• [DOCUMENT TEXT]:
Skip to content

feat(gateway): atomic active-session marker for precise post-crash recovery#20776

Closed
chrisworksai wants to merge 1 commit into
NousResearch:mainfrom
chrisworksai:feat/gateway-active-session-marker
Closed

feat(gateway): atomic active-session marker for precise post-crash recovery#20776
chrisworksai wants to merge 1 commit into
NousResearch:mainfrom
chrisworksai:feat/gateway-active-session-marker

Conversation

@chrisworksai

Copy link
Copy Markdown
Contributor

Summary

Adds an optional active-session marker file so suspend_recently_active() can precisely target sessions that were mid-turn at shutdown, instead of broadly sweeping anything updated in the last 120 seconds. Resume semantics are unchanged — only the targeting is sharper.

Why

suspend_recently_active() today uses a 120s time-based sweep (#7536). It catches the in-flight sessions correctly, but it also catches false-positives: sessions that received a message recently but had already finished processing it before the gateway stopped. Each false-positive forces an unnecessary auto-resume on the user's next message.

For clean stops / fast restarts (which account for the bulk of restarts in practice), the gateway already knows exactly which sessions had running agents at shutdown — self._running_agents. Persisting that set across the restart lets the next startup mark the precise set instead of guessing from timestamps.

For unclean exits (crash, OOM, power loss), the marker is absent and the existing time-based sweep runs unchanged.

Implementation

Three pieces:

  1. SessionStore.save_active_sessions(active_session_keys: set) — new method that writes a .active_sessions_at_shutdown JSON marker atomically (tmpfile + fsync + os.replace) into sessions_dir. Atomic write so a crash mid-write can't leave a half-written marker that the next startup misinterprets.

• [Dataset excerpts]:

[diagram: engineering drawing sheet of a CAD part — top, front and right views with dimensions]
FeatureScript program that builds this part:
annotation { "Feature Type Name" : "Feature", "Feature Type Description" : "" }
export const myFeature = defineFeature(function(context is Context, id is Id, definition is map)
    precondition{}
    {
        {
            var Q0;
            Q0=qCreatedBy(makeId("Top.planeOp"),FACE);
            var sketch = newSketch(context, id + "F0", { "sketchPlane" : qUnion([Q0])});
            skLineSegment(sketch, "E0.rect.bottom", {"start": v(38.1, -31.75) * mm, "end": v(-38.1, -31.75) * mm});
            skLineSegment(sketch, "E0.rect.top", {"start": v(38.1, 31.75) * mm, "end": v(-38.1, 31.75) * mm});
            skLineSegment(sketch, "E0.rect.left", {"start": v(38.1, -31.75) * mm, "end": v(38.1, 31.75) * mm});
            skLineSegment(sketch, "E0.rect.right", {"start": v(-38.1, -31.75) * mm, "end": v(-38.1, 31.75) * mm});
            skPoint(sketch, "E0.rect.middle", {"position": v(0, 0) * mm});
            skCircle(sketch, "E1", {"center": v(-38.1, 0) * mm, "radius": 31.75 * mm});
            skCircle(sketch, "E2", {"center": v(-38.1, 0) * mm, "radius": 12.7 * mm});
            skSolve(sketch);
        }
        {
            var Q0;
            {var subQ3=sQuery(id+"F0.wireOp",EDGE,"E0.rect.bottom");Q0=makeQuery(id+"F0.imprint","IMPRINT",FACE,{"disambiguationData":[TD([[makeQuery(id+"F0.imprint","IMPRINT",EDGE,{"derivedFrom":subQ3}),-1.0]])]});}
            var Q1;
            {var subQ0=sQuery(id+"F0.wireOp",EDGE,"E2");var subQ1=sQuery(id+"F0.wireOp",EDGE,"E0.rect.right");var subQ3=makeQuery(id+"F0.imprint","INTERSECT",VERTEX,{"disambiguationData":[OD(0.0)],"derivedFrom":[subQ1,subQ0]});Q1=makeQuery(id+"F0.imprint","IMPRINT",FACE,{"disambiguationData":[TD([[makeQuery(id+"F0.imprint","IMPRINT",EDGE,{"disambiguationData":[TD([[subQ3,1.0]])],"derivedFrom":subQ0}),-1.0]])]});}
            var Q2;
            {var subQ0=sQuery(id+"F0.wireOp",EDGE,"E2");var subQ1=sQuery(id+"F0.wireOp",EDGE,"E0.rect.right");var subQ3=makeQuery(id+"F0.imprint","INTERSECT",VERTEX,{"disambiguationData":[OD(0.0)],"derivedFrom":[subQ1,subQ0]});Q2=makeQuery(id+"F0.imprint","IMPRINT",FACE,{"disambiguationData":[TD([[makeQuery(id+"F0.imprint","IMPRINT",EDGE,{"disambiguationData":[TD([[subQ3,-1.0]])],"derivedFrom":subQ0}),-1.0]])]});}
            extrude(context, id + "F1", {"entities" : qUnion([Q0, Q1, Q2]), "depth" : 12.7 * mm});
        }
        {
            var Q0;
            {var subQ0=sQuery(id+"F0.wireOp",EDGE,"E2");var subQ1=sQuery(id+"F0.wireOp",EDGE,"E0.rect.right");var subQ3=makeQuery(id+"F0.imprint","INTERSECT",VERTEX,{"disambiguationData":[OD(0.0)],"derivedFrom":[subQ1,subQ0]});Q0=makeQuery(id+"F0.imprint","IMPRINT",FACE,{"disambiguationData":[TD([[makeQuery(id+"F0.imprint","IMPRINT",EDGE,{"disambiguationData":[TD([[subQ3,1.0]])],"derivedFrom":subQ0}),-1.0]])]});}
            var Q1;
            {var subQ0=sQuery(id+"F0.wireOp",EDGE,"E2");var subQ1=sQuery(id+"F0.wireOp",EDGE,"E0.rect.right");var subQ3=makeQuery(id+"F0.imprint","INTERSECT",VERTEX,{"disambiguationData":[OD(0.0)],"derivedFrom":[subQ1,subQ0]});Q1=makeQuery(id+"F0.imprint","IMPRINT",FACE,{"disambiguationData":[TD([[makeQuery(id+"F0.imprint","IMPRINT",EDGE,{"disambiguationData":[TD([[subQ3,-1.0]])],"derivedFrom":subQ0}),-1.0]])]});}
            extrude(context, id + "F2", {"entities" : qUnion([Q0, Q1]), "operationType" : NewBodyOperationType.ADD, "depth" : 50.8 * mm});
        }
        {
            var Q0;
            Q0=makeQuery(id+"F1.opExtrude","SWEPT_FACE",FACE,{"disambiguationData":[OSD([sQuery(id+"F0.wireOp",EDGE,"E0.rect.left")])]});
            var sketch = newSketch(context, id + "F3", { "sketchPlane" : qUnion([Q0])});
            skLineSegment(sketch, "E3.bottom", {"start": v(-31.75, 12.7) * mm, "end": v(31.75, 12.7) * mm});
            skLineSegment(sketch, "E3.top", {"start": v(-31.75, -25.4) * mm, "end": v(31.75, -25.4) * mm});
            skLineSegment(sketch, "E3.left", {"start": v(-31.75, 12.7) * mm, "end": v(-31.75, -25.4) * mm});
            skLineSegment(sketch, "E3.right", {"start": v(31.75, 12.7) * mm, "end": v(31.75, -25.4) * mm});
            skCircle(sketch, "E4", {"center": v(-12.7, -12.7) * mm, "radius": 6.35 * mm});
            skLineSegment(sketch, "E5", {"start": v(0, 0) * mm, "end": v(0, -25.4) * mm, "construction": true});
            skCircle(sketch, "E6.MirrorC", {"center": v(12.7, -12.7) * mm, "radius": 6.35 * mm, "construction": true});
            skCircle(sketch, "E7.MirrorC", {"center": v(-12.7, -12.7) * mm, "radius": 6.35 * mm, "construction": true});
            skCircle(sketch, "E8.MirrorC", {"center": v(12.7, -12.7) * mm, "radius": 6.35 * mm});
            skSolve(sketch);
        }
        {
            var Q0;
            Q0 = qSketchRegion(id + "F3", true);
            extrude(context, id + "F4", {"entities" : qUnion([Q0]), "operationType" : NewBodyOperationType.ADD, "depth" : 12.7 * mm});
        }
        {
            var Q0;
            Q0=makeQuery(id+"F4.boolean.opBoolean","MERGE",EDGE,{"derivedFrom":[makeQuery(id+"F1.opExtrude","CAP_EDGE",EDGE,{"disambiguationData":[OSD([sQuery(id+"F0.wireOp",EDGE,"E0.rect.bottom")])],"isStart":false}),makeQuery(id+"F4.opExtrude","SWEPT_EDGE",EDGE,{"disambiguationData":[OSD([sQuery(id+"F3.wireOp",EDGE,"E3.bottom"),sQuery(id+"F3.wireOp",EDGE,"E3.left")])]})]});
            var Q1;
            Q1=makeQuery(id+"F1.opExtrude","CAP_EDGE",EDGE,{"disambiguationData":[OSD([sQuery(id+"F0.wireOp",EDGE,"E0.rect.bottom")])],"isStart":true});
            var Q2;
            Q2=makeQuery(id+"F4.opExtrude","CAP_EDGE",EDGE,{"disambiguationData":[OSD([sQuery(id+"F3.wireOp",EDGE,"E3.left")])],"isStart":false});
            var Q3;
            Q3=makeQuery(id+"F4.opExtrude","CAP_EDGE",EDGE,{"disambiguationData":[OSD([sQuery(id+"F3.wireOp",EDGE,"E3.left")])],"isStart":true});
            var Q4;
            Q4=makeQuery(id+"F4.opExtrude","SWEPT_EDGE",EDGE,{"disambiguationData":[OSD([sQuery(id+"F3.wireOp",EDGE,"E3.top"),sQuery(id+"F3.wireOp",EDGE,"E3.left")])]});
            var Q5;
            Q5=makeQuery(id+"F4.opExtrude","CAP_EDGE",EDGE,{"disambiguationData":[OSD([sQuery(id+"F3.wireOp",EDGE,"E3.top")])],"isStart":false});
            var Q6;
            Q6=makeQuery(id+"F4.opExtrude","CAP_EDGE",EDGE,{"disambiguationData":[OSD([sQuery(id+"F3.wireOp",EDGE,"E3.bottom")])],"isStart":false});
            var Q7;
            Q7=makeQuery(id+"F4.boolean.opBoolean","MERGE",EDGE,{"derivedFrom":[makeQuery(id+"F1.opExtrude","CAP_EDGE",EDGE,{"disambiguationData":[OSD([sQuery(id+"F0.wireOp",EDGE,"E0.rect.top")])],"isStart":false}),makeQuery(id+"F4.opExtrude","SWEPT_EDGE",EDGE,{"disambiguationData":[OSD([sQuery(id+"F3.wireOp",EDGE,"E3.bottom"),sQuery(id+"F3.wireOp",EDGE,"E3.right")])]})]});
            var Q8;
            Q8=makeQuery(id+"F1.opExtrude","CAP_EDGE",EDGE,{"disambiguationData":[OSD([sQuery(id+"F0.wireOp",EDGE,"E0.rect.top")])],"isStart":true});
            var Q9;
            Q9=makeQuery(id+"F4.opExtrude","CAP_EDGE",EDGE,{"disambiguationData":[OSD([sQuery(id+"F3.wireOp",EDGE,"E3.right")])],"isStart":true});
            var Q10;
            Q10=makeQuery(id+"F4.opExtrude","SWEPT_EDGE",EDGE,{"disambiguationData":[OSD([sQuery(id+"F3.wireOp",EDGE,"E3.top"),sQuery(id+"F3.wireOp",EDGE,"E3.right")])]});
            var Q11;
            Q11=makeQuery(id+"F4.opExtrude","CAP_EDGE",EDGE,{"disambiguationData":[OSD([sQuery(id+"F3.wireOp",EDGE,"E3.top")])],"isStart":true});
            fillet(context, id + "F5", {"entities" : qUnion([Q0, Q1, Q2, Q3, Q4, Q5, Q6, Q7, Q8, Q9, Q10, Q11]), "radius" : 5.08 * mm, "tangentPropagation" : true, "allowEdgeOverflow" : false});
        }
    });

• [THE TASKS]:
1. Answer these questions from the pull request on the active-session marker, one line each:
(a) How many seconds back does the current sweep in suspend_recently_active() look?
(b) What runs after a crash, OOM, or power loss, when the marker is absent?
(c) What is the file name of the JSON marker that save_active_sessions writes?
2. Continue the pull request on the active-session marker from its last sentence.

• [RESULTS IN ORDER]:
1.
(a) 120 seconds.
(b) The existing time-based sweep runs unchanged.
(c) .active_sessions_at_shutdown

2.
  2. Gateway shutdown call site in GatewayRunner.stop() — right after _notify_active_sessions_of_shutdown() and before _drain_active_agents(), persist set(self._running_agents.keys()). Wrapped in try/except-with-warning-log so a marker-write failure can't block a shutdown that was already in progress.

  3. SessionStore.suspend_recently_active() — check for the marker first. If present: mark only the sessions in the marker as resume_pending, then unlink the marker. If absent: existing time-based sweep runs unchanged.

Why these specific design choices

  • Marker file vs. database column: A file in sessions_dir requires no schema migration, no from_dict/to_dict changes, and is trivially inspectable / removable for debugging.
  • Atomic write: A crash between open() and write() would otherwise leave a marker that says "no sessions were active" — worse than no marker, because the time-based fallback wouldn't run. tmpfile + os.replace eliminates that window.
  • Consume-on-read: Deleting the marker after read means a second startup without an intervening shutdown reverts to the time-based path — protects against the marker becoming stale (e.g. if the second restart was caused by a crash that the first startup didn't see coming).
  • Resume semantics unchanged: Existing users who rely on resume_pending=True → auto-resume get exactly that behaviour, just with fewer false-positives. No new fields on SessionEntry. No config option. Pure improvement on the existing contract.

Compatibility

  • No schema migration needed.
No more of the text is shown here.